═════ AVAILABLE DATA

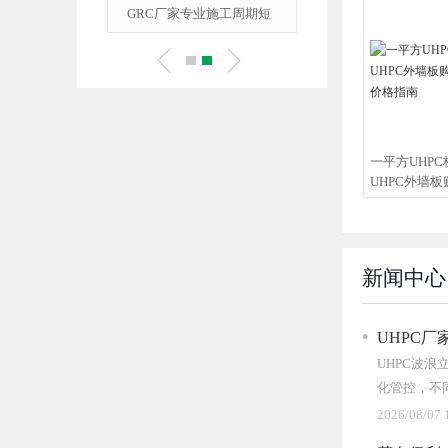
料一般多少钱一
GRC厂家专业施工周期短
一平方UHP
UHPC外墙
的价格指南
新闻中心
UHPC厂
UHPC波
化管控，不
对每一道工
2026/08/07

══════════

WHAT YOU SHOULD DO –
First drop every picture, then print the data above exactly as it stands.

RESULT BELOW –
料一般多少钱一
GRC厂家专业施工周期短
一平方UHP
UHPC外墙
的价格指南
新闻中心
UHPC厂
UHPC波
化管控，不
对每一道工
2026/08/07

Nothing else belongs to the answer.